Ahh, Markov chains. I pulled all my favourite quotes into a text file and used them to generate new quotes. Some nice ones:

What you do speaks so loudly that I drink this beer.

Premature optimisation is the immemorial refuge of the most troubled mind.

Collective judgement of new ideas is so often wrong that it picks up confidence as it appears.

How many seconds are there in a cellar on a rainy day?

The music business is a higher revelation than philosophy.

Art is a sign of intelligence.

My choice early in life is to have dinner.

aw3c2 · on July 16, 2012

Slightly off-topic: Does anyone know of tree(?) graphs of markov chains for certain bodies of words? Eg the probability of following characters for a certain book, showing only the more probable choices. That might look pretty cool.

sofal · on July 16, 2012

Just so you know, I'm looking at this from my Android 4.1 stock browser and the entire page is blinking on and off randomly like some kind of joke. I can't scroll down because it seems as if it's constantly reloading itself.
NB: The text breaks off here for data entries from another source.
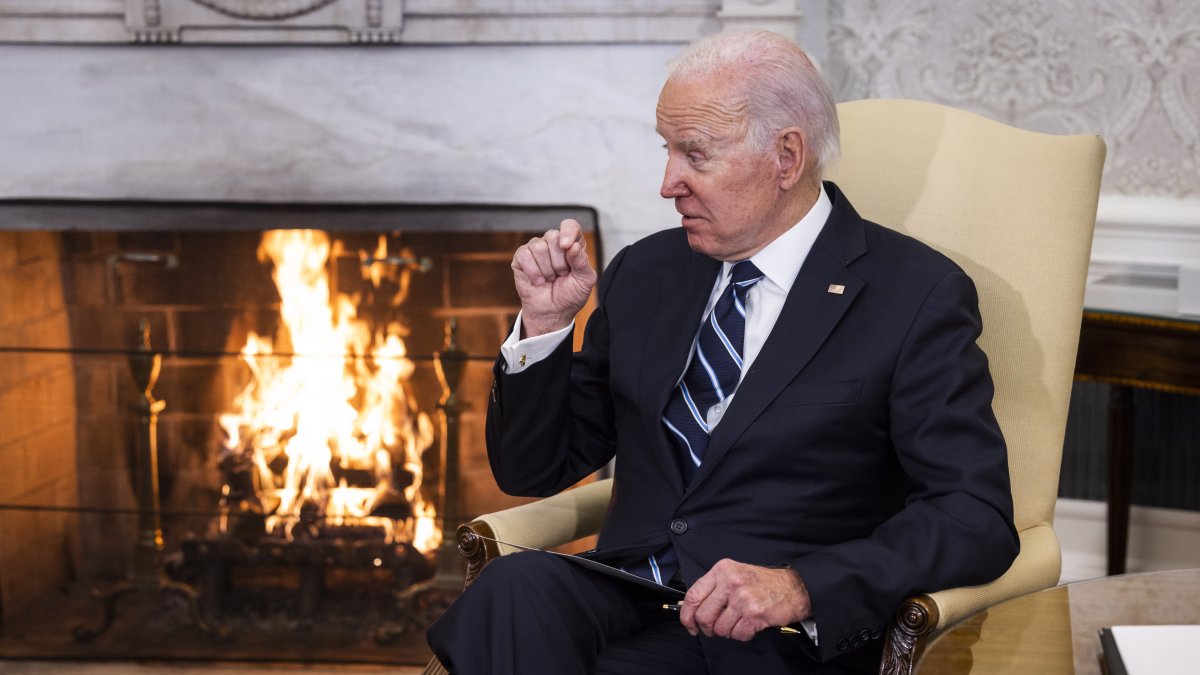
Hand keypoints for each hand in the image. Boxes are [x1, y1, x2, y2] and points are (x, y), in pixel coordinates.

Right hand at [511, 219, 596, 336]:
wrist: (553, 313)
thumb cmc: (570, 295)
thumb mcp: (584, 281)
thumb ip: (581, 261)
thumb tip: (573, 245)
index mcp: (572, 244)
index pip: (570, 225)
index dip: (568, 232)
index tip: (567, 246)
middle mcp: (553, 243)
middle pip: (553, 236)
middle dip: (559, 262)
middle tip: (561, 275)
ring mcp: (536, 249)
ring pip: (539, 246)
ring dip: (547, 269)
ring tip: (550, 279)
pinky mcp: (521, 258)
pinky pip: (524, 255)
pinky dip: (533, 272)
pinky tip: (538, 281)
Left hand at [679, 559, 811, 641]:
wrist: (794, 587)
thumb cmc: (763, 582)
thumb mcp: (735, 574)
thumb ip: (714, 587)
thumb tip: (693, 608)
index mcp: (722, 571)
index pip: (693, 596)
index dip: (687, 615)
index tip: (689, 624)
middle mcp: (730, 582)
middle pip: (704, 616)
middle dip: (707, 628)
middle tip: (715, 629)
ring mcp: (743, 598)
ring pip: (720, 629)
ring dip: (727, 632)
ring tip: (738, 623)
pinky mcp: (754, 614)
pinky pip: (737, 635)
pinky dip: (741, 635)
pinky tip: (749, 626)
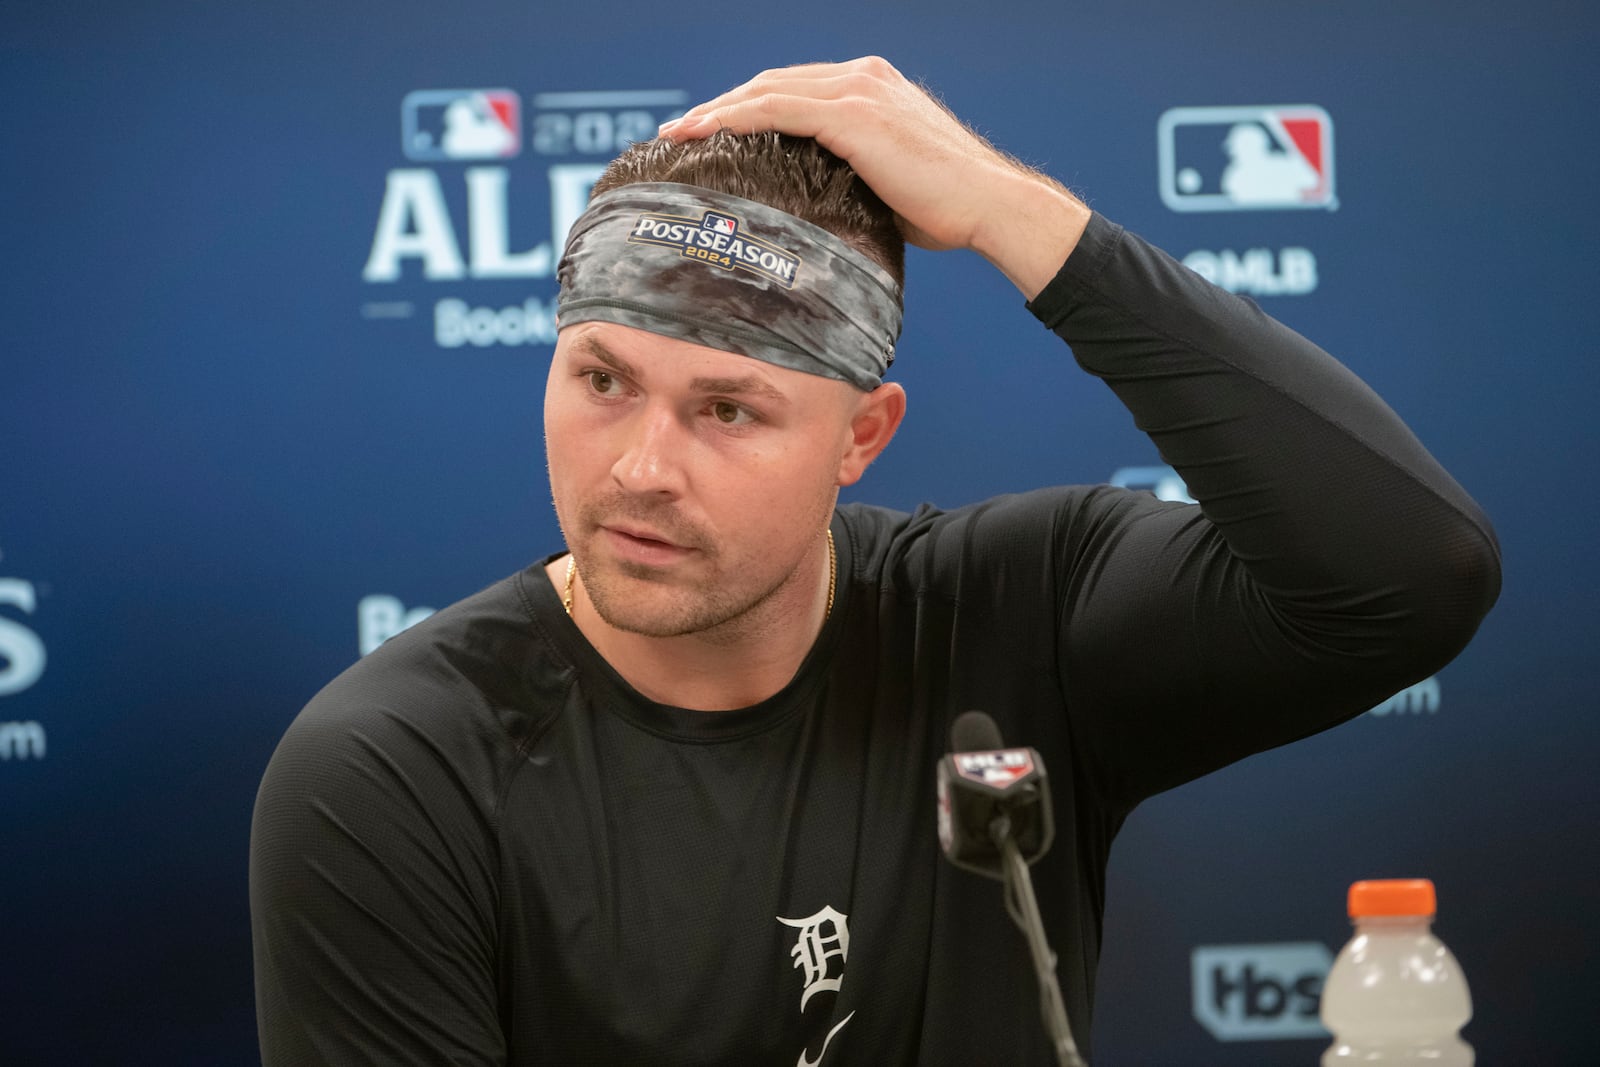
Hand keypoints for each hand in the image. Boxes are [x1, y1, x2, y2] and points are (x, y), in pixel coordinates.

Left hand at [657, 57, 1089, 297]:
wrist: (988, 205)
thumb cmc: (947, 209)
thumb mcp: (890, 185)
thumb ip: (852, 179)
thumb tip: (816, 210)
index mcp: (872, 88)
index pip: (793, 90)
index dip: (748, 108)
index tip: (713, 132)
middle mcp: (863, 77)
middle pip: (772, 83)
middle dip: (724, 106)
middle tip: (682, 132)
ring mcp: (859, 91)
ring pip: (767, 91)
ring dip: (718, 111)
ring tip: (679, 134)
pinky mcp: (854, 114)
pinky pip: (777, 108)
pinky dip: (736, 118)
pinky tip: (705, 134)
AlexeyMK · on July 16, 2012

Appreciate the heads-up. I think partially this is third-party stuff loading and partially the lack of pagination. It's on my to-do to fix; thank you.
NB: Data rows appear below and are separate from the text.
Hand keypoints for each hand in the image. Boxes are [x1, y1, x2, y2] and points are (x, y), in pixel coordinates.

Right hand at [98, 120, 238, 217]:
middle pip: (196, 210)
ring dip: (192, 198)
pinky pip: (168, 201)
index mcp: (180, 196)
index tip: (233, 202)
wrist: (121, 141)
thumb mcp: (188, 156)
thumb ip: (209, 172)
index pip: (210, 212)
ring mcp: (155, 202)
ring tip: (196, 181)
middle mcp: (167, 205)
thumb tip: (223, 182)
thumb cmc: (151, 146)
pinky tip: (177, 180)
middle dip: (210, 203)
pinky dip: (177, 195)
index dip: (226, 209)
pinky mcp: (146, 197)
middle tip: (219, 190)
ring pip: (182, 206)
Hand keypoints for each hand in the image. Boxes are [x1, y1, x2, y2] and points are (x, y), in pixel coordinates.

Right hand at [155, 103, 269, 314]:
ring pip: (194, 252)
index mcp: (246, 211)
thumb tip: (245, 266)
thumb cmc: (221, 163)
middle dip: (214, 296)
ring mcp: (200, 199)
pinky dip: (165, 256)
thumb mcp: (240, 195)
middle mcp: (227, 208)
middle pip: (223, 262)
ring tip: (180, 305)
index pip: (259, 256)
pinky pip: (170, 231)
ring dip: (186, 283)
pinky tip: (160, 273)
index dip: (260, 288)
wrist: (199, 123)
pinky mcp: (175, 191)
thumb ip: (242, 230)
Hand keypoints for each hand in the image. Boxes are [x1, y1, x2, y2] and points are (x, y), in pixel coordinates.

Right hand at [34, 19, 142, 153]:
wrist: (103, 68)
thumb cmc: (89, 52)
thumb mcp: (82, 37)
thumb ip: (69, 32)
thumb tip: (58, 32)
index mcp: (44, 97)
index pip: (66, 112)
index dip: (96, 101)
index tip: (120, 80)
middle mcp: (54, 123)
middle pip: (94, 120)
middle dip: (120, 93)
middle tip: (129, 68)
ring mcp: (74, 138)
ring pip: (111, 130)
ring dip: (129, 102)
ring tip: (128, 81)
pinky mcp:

icehero · on July 16, 2012

What does it have to do with "Jekyll" in the title?! It reads "Weekend Hack: A Markov Baby Name Generator in Jekyll"

AlexeyMK · on July 16, 2012

What I wish it was: honeypot for mindless RT-ers.

What it actually was: I have no idea. Fixed.

joshu · on July 16, 2012

I built a bunch of stuff around this for domain names. I should open source it.

AlexeyMK · on July 16, 2012

Cool! I was thinking of doing that. Where'd you get the startup names database, CrunchBase?

joshu · on July 16, 2012

I had a bunch of sources. None with really good results, so it didn't really matter... I should work on it more. I have a much more expansive idea involving big relationship graphs and whatnot, but actual startup is taking up too much time. Someday.

abecedarius · on July 16, 2012

I did something like that with CrunchBase at https://github.com/darius/languagetoys (companynames.py)

threepipeproblm · on July 16, 2012

I am Weenan, son of Mindron.

pan69 · on July 16, 2012

Why is it called a "baby" name generator and not just a "name generator"?

swores · on July 16, 2012

Because the vast majority of people who need to chose a name are doing so for a baby, not someone older. Obviously in this case it's not really designed to be a useful tool, but it's still based on the idea of helping parents pick a name for their new child.

rorrr · on July 16, 2012

Here are a few "gems" from the twitter feed:

    C would make an awesome boy's name
    Ieahaholijayson would make an awesome boy's name.
    Thinking about a boy's name? how about Chosowex?

Pretty damn horrible.

AlexeyMK · on July 16, 2012

Heh, agreed - it's definitely a mixed bag, that's what makes it fun. I've cut it off to a minimum of three character names since; that said, IMHO "C" is a pretty sweet name.

Some of the names aren't so bad, though: Marin, Harker, Gacon... Once in a while it'll generate a real name by accident. Those are my favorite.

joshu · on July 16, 2012

Harker Chosowex Gacon, at your service!